La mère se renversa dans son fauteuil lorsque Jeanne fut partie et tomba dans une profonde rêverie. Quand notre vie est une épreuve continuelle, les moments de répit semblent ne faire que substituer le poids de l’appréhension à celui de la souffrance habituelle ; le rideau de nuages semble ne se diviser un instant que pour que nous puissions mesurer son horrible épaisseur pendant qu’il s’abaisse, noir et menaçant, après cet éclat passager. Les gouttes d’eau qui, dans le désert, humectent les lèvres desséchées, ne font que rendre l’altération plus vive. Jeanne a l’air gai maintenant ; mais quelle scène de malheur va-t-il arriver ? Elle est trop semblable aux fleurs de cistes du petit jardin devant la fenêtre, dont peut-être, avec l’ombre du soir, les pétales au blanc délicat et au noir brillant seront foulés aux pieds dans la poussière de la route. Après le coucher du soleil, Jeanne sera là, peut-être, irritée, désespérée, sanglotant sur ses chagrins avec une colère égoïste et le sauvage désir d’être morte.
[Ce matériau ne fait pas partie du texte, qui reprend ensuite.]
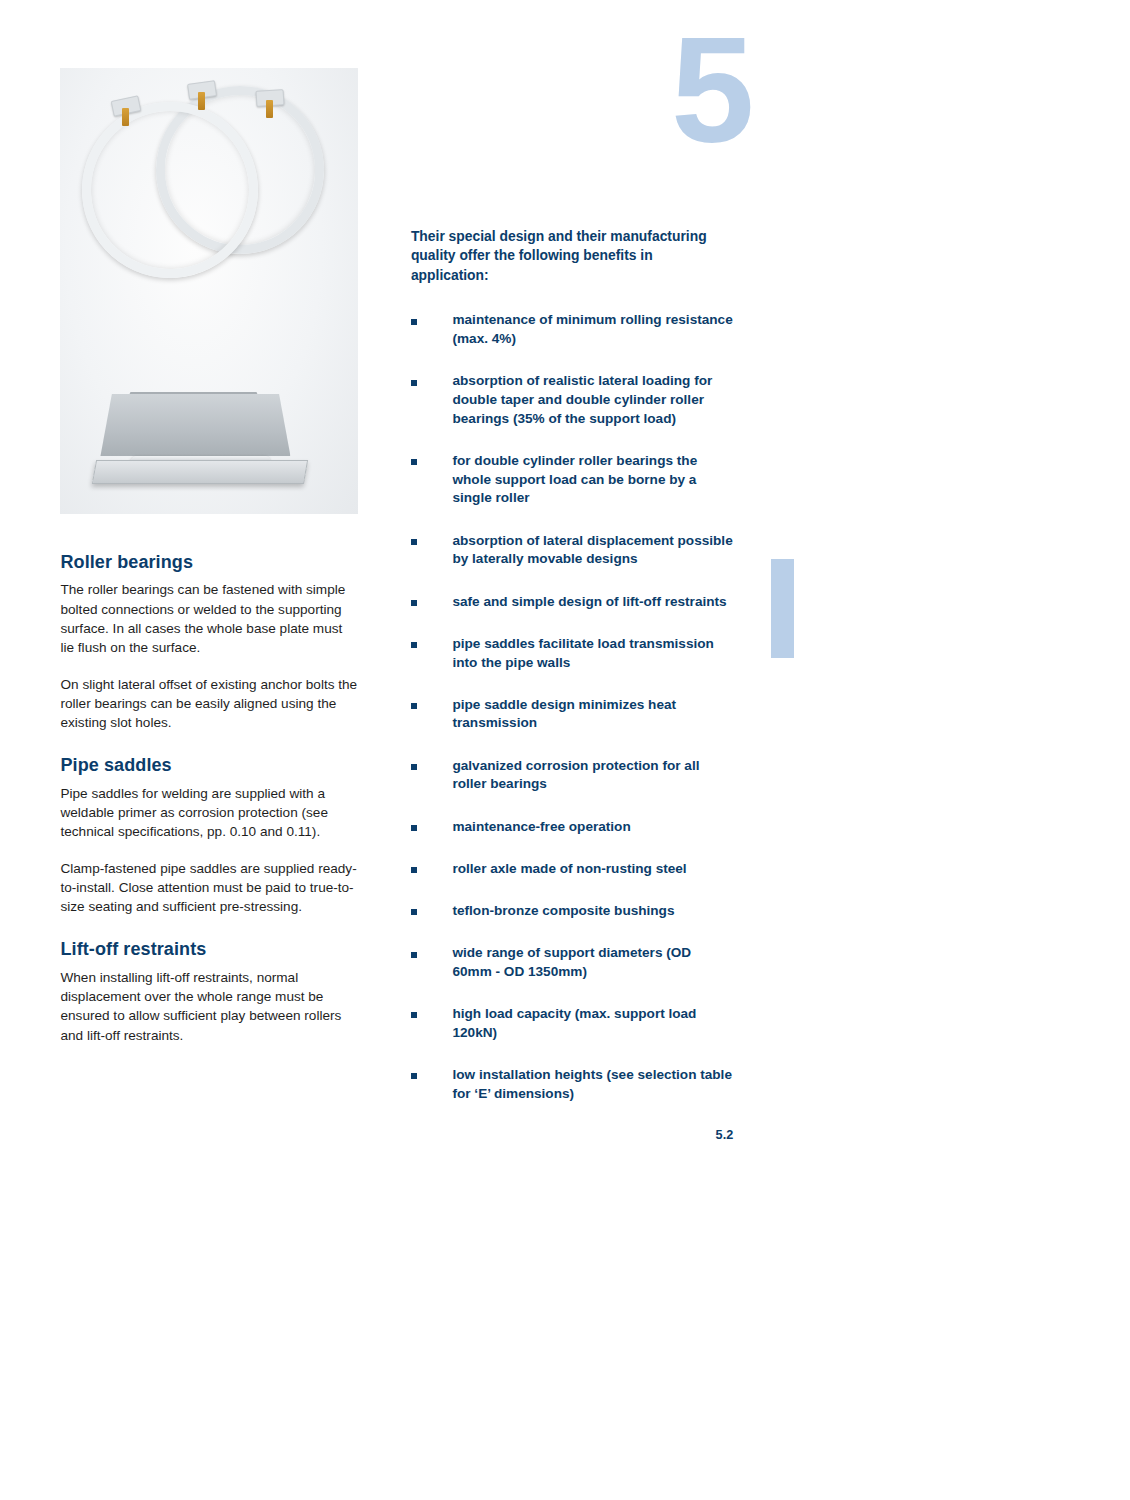5
Roller bearings
The roller bearings can be fastened with simple bolted connections or welded to the supporting surface. In all cases the whole base plate must lie flush on the surface.
On slight lateral offset of existing anchor bolts the roller bearings can be easily aligned using the existing slot holes.
Pipe saddles
Pipe saddles for welding are supplied with a weldable primer as corrosion protection (see technical specifications, pp. 0.10 and 0.11).
Clamp-fastened pipe saddles are supplied ready-to-install. Close attention must be paid to true-to-size seating and sufficient pre-stressing.
Lift-off restraints
When installing lift-off restraints, normal displacement over the whole range must be ensured to allow sufficient play between rollers and lift-off restraints.
Their special design and their manufacturing quality offer the following benefits in application:
maintenance of minimum rolling resistance (max. 4%)
absorption of realistic lateral loading for double taper and double cylinder roller bearings (35% of the support load)
for double cylinder roller bearings the whole support load can be borne by a single roller
absorption of lateral displacement possible by laterally movable designs
safe and simple design of lift-off restraints
pipe saddles facilitate load transmission into the pipe walls
pipe saddle design minimizes heat transmission
galvanized corrosion protection for all roller bearings
maintenance-free operation
roller axle made of non-rusting steel
teflon-bronze composite bushings
wide range of support diameters (OD 60mm - OD 1350mm)
high load capacity (max. support load 120kN)
low installation heights (see selection table for ‘E’ dimensions)
5.2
Mme Raynor avait lu ce qui concerne la brebis perdue et la joie qu’il y a au ciel pour le pécheur qui se repent. Certainement l’amour éternel, auquel elle croyait au milieu de toute la tristesse de son sort, ne laisserait pas son enfant errer de plus en plus loin dans le désert, jusqu’à ce qu’il n’y eût plus de retour — l’enfant si aimable, si compatissante, si bonne, jusqu’au moment où elle avait été poussée à mal faire par les plus amers chagrins de la femme mariée ! Mme Raynor avait sa foi et ses convictions spirituelles, quoiqu’elle ne fût point évangéliste et ne connût rien du zèle dogmatique ; la plupart des auditeurs de M. Tryan la considéraient comme privée de la science du salut, et je suis sûr qu’elle n’avait aucune idée bien nette sur la justification. Toutefois elle lisait sa Bible avec zèle et pensait y trouver de divines leçons — et y apprendre à supporter sa croix avec douceur et à être miséricordieuse. Espérons qu’il y a une ignorance qui peut sauver et que Mme Raynor était justifiée, sans savoir comment.

Elle essayait d’avoir espoir et confiance, quoiqu’il fût difficile de croire que l’avenir pût récolter autre chose que ce qui avait été semé sous ses yeux. Mais il y a toujours des semences déposées en silence et sans que nous le voyions, et partout viennent des fleurs inattendues. Nous récoltons où nous avons semé, mais la Nature a un amour qui dépasse notre justice, et elle nous donne de l’ombre, des fleurs et des fruits qui naissent sans que nous ayons rien planté.